Data entries =>
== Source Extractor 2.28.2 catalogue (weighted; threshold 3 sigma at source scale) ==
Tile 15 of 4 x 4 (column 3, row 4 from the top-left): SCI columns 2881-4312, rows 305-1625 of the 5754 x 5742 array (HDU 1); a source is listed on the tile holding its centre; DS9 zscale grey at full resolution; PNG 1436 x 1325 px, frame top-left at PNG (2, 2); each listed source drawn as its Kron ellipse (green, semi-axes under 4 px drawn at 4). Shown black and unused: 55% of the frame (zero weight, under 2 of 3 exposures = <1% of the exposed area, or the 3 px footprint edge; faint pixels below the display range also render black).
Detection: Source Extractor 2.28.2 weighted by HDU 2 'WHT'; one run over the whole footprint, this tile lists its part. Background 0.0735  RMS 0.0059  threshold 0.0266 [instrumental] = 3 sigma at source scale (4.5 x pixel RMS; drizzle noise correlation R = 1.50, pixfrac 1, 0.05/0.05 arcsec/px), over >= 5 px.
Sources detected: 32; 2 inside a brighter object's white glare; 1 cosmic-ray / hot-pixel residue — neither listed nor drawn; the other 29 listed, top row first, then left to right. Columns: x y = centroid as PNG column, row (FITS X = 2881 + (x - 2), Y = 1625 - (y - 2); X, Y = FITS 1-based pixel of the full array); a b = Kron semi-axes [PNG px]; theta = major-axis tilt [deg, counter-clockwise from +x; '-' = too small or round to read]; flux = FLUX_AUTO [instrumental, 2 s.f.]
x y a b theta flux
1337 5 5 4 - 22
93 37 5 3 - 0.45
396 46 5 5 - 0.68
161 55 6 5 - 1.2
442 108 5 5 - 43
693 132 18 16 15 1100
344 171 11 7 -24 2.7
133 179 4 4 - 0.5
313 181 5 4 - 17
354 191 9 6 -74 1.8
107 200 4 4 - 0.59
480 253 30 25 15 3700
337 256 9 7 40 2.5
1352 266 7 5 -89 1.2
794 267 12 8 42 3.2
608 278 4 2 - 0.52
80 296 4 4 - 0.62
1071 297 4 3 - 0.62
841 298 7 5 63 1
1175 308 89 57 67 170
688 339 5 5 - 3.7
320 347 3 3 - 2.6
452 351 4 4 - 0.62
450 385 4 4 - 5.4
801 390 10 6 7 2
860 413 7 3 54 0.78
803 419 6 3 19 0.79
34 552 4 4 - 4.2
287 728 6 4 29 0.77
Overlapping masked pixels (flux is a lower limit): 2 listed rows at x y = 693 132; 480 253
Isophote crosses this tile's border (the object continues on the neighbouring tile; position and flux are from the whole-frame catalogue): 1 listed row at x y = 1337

WORK REQUIRED => Reproduce, without any change, the lines from the very first line of the items through the line that contains "Detection: Source Extractor", including that line.

FINISHED ANSWER =>
== Source Extractor 2.28.2 catalogue (weighted; threshold 3 sigma at source scale) ==
Tile 15 of 4 x 4 (column 3, row 4 from the top-left): SCI columns 2881-4312, rows 305-1625 of the 5754 x 5742 array (HDU 1); a source is listed on the tile holding its centre; DS9 zscale grey at full resolution; PNG 1436 x 1325 px, frame top-left at PNG (2, 2); each listed source drawn as its Kron ellipse (green, semi-axes under 4 px drawn at 4). Shown black and unused: 55% of the frame (zero weight, under 2 of 3 exposures = <1% of the exposed area, or the 3 px footprint edge; faint pixels below the display range also render black).
Detection: Source Extractor 2.28.2 weighted by HDU 2 'WHT'; one run over the whole footprint, this tile lists its part. Background 0.0735  RMS 0.0059  threshold 0.0266 [instrumental] = 3 sigma at source scale (4.5 x pixel RMS; drizzle noise correlation R = 1.50, pixfrac 1, 0.05/0.05 arcsec/px), over >= 5 px.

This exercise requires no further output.